Kegiatan tersebut dihadiri Camat Kauman Toni Kristiawan, Ketua K3SD Kecamatan Kauman Sahudi, S.Pd, pihak sekolah, serta para wali murid.1 Bantuan diserahkan oleh Farid Ardianto selaku Koordinator Griya Aspirasi Edhie Baskoro Yudhoyono Kabupaten Ponorogo.
![]() |
| Farid Ardianto selaku Koordinator Griya Aspirasi Edhie Baskoro Yudhoyono Kabupaten Ponorogo menyerahkan bantuan secara simbolis |
![]() |
| Kegiatan tersebut dihadiri Camat Kauman Toni Kristiawan, Ketua K3SD Kecamatan Kauman Sahudi, S.Pd, pihak sekolah, serta para wali murid. |
Camat Kauman: Pendidikan Harus Terus Dikawal
Camat Kauman Toni Kristiawan memberikan apresiasi atas perhatian yang diberikan melalui program PIP. Menurutnya, bantuan pendidikan memiliki arti penting bagi keluarga, terutama dalam membantu memenuhi berbagai kebutuhan anak selama mengikuti proses belajar.

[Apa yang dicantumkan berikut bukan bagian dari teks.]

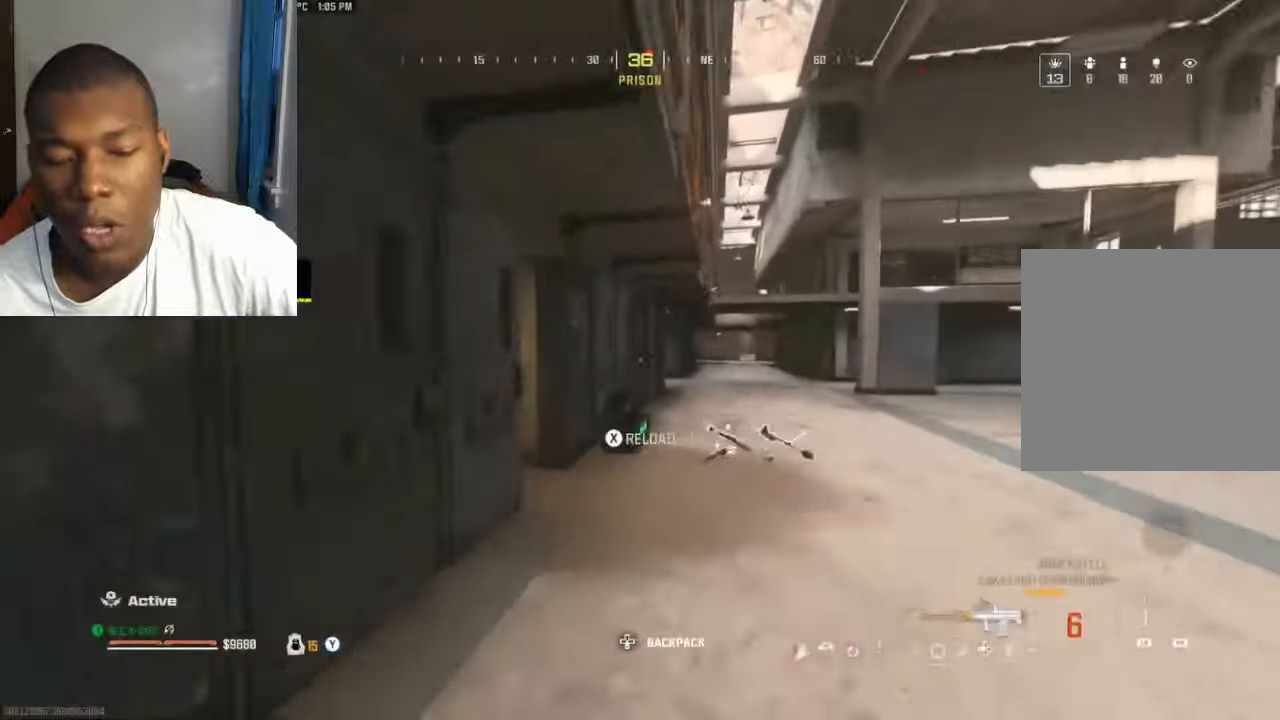
{"dt_ms": 1000, "buttons": ["START"], "left_stick": "up", "right_stick": "center"}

“PIP ini tentu sangat membantu para orang tua. Kebutuhan anak sekolah bukan hanya soal biaya pembelajaran, tetapi juga perlengkapan sekolah dan kebutuhan pendukung lainnya. Karena itu, kami menyampaikan apresiasi atas adanya perhatian ini,” ujar Toni.
Ia berharap bantuan yang diterima para siswa dapat dimanfaatkan secara bijak dan benar-benar diarahkan untuk menunjang pendidikan.
“Kami berharap bantuan ini digunakan sesuai peruntukannya, untuk kepentingan pendidikan anak. Jangan sampai ada anak yang terkendala melanjutkan sekolah hanya karena persoalan ekonomi,” imbuhnya.
Toni juga menekankan pentingnya kerja sama antara orang tua, sekolah dan pemerintah dalam mengawal keberlanjutan pendidikan. Menurutnya, bantuan pemerintah akan semakin efektif apabila diikuti dengan pengawasan dan pendampingan dari lingkungan keluarga.
Meringankan Beban Orang Tua
Program PIP diberikan kepada peserta didik yang berasal dari keluarga miskin maupun rentan miskin. Kehadiran bantuan tersebut diharapkan dapat membantu mengurangi beban pengeluaran keluarga sekaligus menjaga anak agar tetap memperoleh hak pendidikan.
Dalam kesempatan tersebut, Farid Ardianto menyampaikan bahwa proses penyaluran harus dilakukan secara transparan dan tepat sasaran. Ia juga mengingatkan agar bantuan diterima secara utuh oleh penerima manfaat tanpa adanya potongan.
“Bantuan pendidikan ini harus sampai kepada penerima dengan tepat sasaran dan tepat guna. Tidak boleh ada potongan. Pengawasan bersama dari sekolah dan orang tua sangat penting,” kata Farid.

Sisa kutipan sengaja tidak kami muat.